The bill seeks to regulate mainly the delivery of disposable products in food outlets, promotes reusable containers, regulates the certification of other kinds of polymers (not petroleum based) and also regulates disposable plastic bottles and it’s reusable alternatives.
The different items in this bill align with the commitments that have been made together with more than 40 organizations from the public, private and civil sectors that are part of the Chilean Plastics Pact. The Pact aims to foster initiatives that will reduce the use of problematic or unnecessary plastics and promotes reuse and the incorporation of recycled material in new packaging. It’s very similar to other pacts we at Plastic Oceans International have joined, most notable the worldwide Ocean Plastics Charter and the Portuguese Plastics Pact.
In my view, there is one great challenge that is relevant to all these efforts to curtail plastic waste, which is the perception that the consumer does not play a role. It’s a problem that is rarely addressed publicly, but the consumer must be a key player in any transition to a circular paradigm. We know from experience that any initiative of this nature requires their active participation for it to be successful.
Most of us are linear consumers. We are the product of a system programmed for us to consume products that are intended for single-use and then throw them away. This is not a criticism of consumers, this is how we were programmed for more than 70 years. A society that works in a linear way is not limited to consumers, as it is also the way companies are currently producing products and in general it’s how business is done.
On a planet with finite resources, and without its own capacity to process plastics when they end up in the environment, continuing with a linear model does not make any sense. In the long run it will be very costly. Thus, we have to reprogram our way of thinking and look for the opportunities that this bill can bring us.
We need to become consumers that are aware of the impact of what we consume … transforming to Circular Consumers. We must ask ourselves where the resources to produce a product came from and where our waste ends up after it leaves our hands, our homes and our communities. We must also take an active role in a circular system that embraces all stakeholders, including government and corporations. Finally, we need to become consumers who rethink their convenience and who are open to generate changes for the good of the entire planet.
From Linear to Circular Consumers … Becoming Users of Resources, Not Trash
I propose that we stop seeing ourselves as consumers and instead become USERS, or circular consumers. Users who understand that each product has a lifecycle that generates impact at each stage, from its creation to its use and disposal or return. We need to understand that we are part of a circular system that views our consumed products as resources instead of trash. We should be users who are at the center of this new model, not at the end.

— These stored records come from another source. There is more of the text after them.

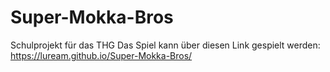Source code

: # Super-Mokka-Bros
Schulprojekt für das THG
Das Spiel kann über diesen Link gespielt werden: https://luream.github.io/Super-Mokka-Bros/
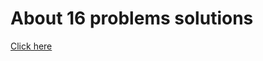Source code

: # About 16 problems solutions 
<a href="https://www.w3resource.com/c-programming-exercises/recursion/index.php">Click here</a>
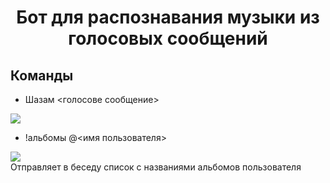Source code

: <h1 align="center">Бот для распознавания музыки из голосовых сообщений</h1>

## Команды

* Шазам <голосове сообщение>

![](https://github.com/YarikMix/vk-shazam-bot/raw/main/images/command_1.png)<br>

* !альбомы @<имя пользователя>

![](https://github.com/YarikMix/vk-shazam-bot/raw/main/images/command_2.png)<br>
Отправляет в беседу список с названиями альбомов пользователя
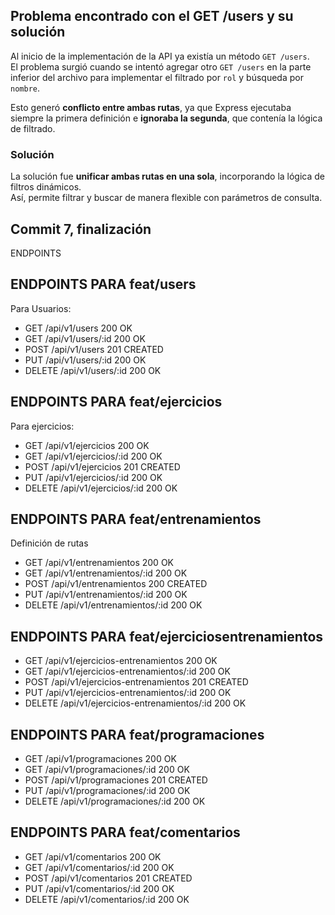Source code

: ## Problema encontrado con el GET /users y su solución

Al inicio de la implementación de la API ya existía un método `GET /users`.  
El problema surgió cuando se intentó agregar otro `GET /users` en la parte inferior del archivo para implementar el filtrado por `rol` y búsqueda por `nombre`.  

Esto generó **conflicto entre ambas rutas**, ya que Express ejecutaba siempre la primera definición e **ignoraba la segunda**, que contenía la lógica de filtrado.  

###  Solución
La solución fue **unificar ambas rutas en una sola**, incorporando la lógica de filtros dinámicos.  
Así, permite filtrar y buscar de manera flexible con parámetros de consulta.

## Commit 7, finalización
ENDPOINTS
## ENDPOINTS PARA feat/users
Para Usuarios:
- GET /api/v1/users 200 OK
- GET /api/v1/users/:id 200 OK
- POST /api/v1/users 201 CREATED
- PUT /api/v1/users/:id 200 OK
- DELETE /api/v1/users/:id 200 OK

## ENDPOINTS PARA feat/ejercicios
Para ejercicios: 
- GET /api/v1/ejercicios  200 OK
- GET /api/v1/ejercicios/:id 200 OK
- POST /api/v1/ejercicios 201 CREATED
- PUT /api/v1/ejercicios/:id 200 OK
- DELETE /api/v1/ejercicios/:id 200 OK

## ENDPOINTS PARA feat/entrenamientos

 Definición de rutas
- GET /api/v1/entrenamientos 200 OK
- GET /api/v1/entrenamientos/:id 200 OK
- POST /api/v1/entrenamientos 200 CREATED
- PUT /api/v1/entrenamientos/:id 200 OK
- DELETE /api/v1/entrenamientos/:id 200 OK

## ENDPOINTS PARA feat/ejerciciosentrenamientos

- GET /api/v1/ejercicios-entrenamientos  200 OK
- GET /api/v1/ejercicios-entrenamientos/:id 200 OK
- POST /api/v1/ejercicios-entrenamientos 201 CREATED
- PUT /api/v1/ejercicios-entrenamientos/:id 200 OK
- DELETE /api/v1/ejercicios-entrenamientos/:id 200 OK

## ENDPOINTS PARA feat/programaciones

- GET /api/v1/programaciones 200 OK
- GET /api/v1/programaciones/:id 200 OK
- POST /api/v1/programaciones 201 CREATED
- PUT /api/v1/programaciones/:id 200 OK
- DELETE /api/v1/programaciones/:id 200 OK

## ENDPOINTS PARA feat/comentarios

- GET /api/v1/comentarios 200 OK
- GET /api/v1/comentarios/:id 200 OK
- POST /api/v1/comentarios 201 CREATED
- PUT /api/v1/comentarios/:id 200 OK
- DELETE /api/v1/comentarios/:id 200 OK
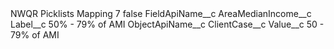 <?xml version="1.0" encoding="UTF-8"?>
<CustomMetadata xmlns="http://soap.sforce.com/2006/04/metadata" xmlns:xsi="http://www.w3.org/2001/XMLSchema-instance" xmlns:xsd="http://www.w3.org/2001/XMLSchema">
    <label>NWQR Picklists Mapping 7</label>
    <protected>false</protected>
    <values>
        <field>FieldApiName__c</field>
        <value xsi:type="xsd:string">AreaMedianIncome__c</value>
    </values>
    <values>
        <field>Label__c</field>
        <value xsi:type="xsd:string">50% - 79% of AMI</value>
    </values>
    <values>
        <field>ObjectApiName__c</field>
        <value xsi:type="xsd:string">ClientCase__c</value>
    </values>
    <values>
        <field>Value__c</field>
        <value xsi:type="xsd:string">50 - 79% of AMI</value>
    </values>
</CustomMetadata>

In order to participate in this new circular system, I believe that education must be integrated into all projects and initiatives that are being developed at this time. It should be in the very curriculum of our educational institutions. Educating about this new circular system cannot fall only on the Ministry of the Environment, and NGOs, but rather needs to be implemented by all stakeholders in our communities. It is time to generate collective change, and one that has circular consumers as part of the solution.